Among the company’s recent designs are AI facilities developed in collaboration with NVIDIA for gigawatt-scale data centers. The designs, which integrate with NVIDIA’s Omniverse DSX Blueprint, include Trane chillers, coolant distribution units, or CDUs, heat exchangers, pumps and control sequences. 

“Built on the NVIDIA Omniverse Blueprint, [the designs] enhance sustainability and optimize operations,” Trane says on its website.  

 Atalla said direct-to-chip liquid cooling CDUs, which deliver a water glycol mixture to the chips, are becoming essential given the power and speed at which chips operate. “You are going to need liquid cooling — there is no way around it,” he said. 

At a conference in late April, Atalla and Phill Lawson-Shanks, chief innovation and technology officer at Aligned Data Centers, said cooling systems today effectively operate as part of the system, which makes managing the thermal load inseparable from managing the system itself.
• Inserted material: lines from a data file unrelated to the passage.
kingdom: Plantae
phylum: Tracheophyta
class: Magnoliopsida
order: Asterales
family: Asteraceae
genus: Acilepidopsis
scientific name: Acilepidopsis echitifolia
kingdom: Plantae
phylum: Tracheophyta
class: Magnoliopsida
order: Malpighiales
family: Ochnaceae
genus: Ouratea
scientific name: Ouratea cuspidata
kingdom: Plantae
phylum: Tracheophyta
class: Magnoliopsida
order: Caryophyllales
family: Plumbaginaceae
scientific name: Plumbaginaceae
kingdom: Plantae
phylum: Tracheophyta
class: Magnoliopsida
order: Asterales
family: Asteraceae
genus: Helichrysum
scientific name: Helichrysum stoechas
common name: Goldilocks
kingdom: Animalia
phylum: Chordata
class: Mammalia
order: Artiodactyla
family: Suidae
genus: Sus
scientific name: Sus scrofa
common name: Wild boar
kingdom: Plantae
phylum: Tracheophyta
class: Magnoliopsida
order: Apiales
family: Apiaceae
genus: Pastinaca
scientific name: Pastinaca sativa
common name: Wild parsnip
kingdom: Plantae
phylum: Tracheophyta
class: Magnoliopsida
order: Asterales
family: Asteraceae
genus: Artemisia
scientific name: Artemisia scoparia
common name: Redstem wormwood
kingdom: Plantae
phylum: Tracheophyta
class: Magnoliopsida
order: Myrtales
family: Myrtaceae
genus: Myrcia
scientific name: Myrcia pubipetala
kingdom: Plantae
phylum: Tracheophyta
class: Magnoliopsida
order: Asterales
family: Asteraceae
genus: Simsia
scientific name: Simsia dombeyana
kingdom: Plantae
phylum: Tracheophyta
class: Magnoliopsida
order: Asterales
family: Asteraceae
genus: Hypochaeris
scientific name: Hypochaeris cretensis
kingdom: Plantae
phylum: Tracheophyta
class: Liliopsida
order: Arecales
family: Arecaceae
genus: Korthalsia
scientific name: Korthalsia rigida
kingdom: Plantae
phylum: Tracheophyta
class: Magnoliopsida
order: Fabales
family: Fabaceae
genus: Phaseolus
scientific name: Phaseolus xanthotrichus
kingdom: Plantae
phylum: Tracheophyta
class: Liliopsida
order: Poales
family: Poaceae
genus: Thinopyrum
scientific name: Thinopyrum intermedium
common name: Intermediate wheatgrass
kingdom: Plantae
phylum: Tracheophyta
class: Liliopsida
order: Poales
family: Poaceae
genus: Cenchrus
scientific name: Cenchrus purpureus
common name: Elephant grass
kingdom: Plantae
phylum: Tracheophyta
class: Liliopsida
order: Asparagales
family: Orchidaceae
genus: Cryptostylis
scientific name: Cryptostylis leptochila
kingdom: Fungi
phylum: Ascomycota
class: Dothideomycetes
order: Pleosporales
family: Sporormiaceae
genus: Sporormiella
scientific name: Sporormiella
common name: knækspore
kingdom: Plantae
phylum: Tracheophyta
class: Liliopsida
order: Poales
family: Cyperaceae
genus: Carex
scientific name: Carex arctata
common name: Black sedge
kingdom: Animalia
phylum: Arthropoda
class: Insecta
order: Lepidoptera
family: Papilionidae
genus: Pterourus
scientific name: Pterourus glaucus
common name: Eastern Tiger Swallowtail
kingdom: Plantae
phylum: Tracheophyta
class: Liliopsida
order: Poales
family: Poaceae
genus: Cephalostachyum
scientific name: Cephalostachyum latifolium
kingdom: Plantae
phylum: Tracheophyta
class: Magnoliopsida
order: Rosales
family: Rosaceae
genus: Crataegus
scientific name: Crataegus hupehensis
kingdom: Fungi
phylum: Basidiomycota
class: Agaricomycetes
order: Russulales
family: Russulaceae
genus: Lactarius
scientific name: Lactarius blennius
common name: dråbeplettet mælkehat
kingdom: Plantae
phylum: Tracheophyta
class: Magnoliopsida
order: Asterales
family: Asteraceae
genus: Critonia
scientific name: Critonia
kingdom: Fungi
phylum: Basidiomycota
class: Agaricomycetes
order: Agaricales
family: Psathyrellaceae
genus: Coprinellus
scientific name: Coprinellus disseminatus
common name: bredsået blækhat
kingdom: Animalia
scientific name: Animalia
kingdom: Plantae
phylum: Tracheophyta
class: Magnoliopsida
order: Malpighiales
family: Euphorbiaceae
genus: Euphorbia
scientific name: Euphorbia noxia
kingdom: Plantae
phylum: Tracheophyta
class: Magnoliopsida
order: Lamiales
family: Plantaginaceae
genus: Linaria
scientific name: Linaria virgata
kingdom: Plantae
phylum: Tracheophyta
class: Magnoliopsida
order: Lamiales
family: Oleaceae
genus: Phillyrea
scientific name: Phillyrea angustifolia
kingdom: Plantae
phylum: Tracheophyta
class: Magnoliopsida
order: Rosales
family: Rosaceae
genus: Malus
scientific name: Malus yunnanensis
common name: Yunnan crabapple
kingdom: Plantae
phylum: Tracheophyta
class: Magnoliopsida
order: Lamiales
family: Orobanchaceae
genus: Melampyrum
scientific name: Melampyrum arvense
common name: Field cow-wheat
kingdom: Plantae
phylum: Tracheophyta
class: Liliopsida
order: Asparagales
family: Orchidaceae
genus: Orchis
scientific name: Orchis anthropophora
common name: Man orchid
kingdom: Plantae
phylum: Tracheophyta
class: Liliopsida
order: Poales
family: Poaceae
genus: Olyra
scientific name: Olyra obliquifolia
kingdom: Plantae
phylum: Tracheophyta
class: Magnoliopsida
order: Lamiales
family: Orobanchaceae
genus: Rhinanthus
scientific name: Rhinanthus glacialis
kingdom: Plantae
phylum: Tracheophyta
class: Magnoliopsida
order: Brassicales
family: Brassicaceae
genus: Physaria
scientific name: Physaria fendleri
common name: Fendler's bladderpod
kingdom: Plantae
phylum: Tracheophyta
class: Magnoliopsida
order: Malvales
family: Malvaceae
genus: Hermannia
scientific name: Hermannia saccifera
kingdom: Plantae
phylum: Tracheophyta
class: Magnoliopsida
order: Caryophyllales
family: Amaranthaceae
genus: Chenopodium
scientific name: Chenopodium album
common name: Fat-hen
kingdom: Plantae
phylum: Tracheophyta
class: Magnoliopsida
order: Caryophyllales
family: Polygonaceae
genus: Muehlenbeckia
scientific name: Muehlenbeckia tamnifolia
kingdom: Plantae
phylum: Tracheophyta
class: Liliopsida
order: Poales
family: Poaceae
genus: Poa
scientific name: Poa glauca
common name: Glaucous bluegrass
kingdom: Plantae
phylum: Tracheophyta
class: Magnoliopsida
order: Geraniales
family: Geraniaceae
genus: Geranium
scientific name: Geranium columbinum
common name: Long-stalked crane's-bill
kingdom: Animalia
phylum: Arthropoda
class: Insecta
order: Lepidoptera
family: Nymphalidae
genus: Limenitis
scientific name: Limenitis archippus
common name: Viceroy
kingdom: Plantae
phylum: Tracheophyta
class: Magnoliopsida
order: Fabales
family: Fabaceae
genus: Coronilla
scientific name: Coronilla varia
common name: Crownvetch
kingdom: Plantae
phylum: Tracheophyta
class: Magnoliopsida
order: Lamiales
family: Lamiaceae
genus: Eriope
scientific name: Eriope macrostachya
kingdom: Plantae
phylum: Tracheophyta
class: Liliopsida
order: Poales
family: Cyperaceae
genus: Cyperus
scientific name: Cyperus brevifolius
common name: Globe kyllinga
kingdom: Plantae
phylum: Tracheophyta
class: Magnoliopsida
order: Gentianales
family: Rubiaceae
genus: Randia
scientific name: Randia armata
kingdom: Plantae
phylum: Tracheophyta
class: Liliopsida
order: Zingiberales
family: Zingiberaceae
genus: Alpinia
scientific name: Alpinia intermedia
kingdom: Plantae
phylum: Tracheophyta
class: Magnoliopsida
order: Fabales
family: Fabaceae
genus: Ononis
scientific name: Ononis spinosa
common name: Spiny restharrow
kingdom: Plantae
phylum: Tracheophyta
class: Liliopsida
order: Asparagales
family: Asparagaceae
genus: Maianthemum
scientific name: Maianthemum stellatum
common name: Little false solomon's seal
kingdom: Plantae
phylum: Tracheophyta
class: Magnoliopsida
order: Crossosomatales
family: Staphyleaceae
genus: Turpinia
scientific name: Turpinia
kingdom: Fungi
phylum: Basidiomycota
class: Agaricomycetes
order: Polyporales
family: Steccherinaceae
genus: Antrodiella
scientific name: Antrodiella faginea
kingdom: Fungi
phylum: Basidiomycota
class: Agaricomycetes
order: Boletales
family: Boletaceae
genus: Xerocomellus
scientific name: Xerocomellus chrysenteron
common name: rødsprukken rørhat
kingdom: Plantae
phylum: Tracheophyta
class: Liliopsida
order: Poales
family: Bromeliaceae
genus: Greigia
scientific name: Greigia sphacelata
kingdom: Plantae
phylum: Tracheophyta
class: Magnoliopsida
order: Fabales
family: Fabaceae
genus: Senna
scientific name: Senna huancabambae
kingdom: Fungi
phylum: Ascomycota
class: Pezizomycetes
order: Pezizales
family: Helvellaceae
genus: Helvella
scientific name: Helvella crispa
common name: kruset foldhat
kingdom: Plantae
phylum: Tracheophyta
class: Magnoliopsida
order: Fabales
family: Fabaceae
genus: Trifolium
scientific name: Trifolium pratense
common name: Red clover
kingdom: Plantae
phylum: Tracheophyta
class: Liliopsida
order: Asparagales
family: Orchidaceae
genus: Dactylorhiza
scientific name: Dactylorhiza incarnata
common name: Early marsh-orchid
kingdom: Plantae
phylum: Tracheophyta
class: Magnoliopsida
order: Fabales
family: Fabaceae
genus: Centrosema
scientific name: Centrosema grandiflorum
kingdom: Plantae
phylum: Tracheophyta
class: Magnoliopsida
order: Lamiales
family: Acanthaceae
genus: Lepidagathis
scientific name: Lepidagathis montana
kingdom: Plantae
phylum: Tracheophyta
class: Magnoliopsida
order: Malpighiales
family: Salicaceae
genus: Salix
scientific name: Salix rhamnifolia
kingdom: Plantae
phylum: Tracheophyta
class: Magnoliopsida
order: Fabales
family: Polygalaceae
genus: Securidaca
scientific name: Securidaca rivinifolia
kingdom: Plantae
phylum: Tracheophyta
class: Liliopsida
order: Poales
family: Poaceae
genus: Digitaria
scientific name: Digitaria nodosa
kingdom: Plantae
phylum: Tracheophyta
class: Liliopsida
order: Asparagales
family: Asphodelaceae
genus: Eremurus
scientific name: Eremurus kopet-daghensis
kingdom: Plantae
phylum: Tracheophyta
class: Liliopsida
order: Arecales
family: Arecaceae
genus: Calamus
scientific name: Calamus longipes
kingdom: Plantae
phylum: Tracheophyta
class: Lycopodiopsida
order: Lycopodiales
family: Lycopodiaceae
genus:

“You have to start thinking about the whole building as a cohesive system,” said Lawson-Shanks, whose company designs and builds data centers, “not separate layers reacting to each other.” 

“The heat source drives everything,” Atalla said at the conference.

With liquid cooling, there’s no margin for the power to go down, Attila and Lawson-Shanks said. 

Unlike with conventional air cooled systems, which can last several minutes before the system’s thermal limit is reached, liquid-cooled systems can only last a few seconds. For that reason, backup storage power that triggers immediately is essential. That imperative effectively makes components of energy management part of the thermal system, they said.  

“With liquid … you need immediate continuity on the mechanical side,” Lawson-Shanks said.  

Given the integration that’s needed for the power, cooling and chips to work together, the industry is moving toward more connected control. But it’s not there yet, Atalla said.  

“Ideally, you want to have your cooling system be able to react with ups and downs of computing demand,” he said, which would mean having the thermal management provider connected to the operations system.  

Atalla likened data centers to the aerospace industry in the importance of seamless collaboration, because the final product is only as good as the integration of the component parts.  

“These [hyperscalers and other data center owners] are making billion dollar investments and they need to make sure everybody will deliver,” he said. You “have [to have] the relationships when things don’t go as planned.”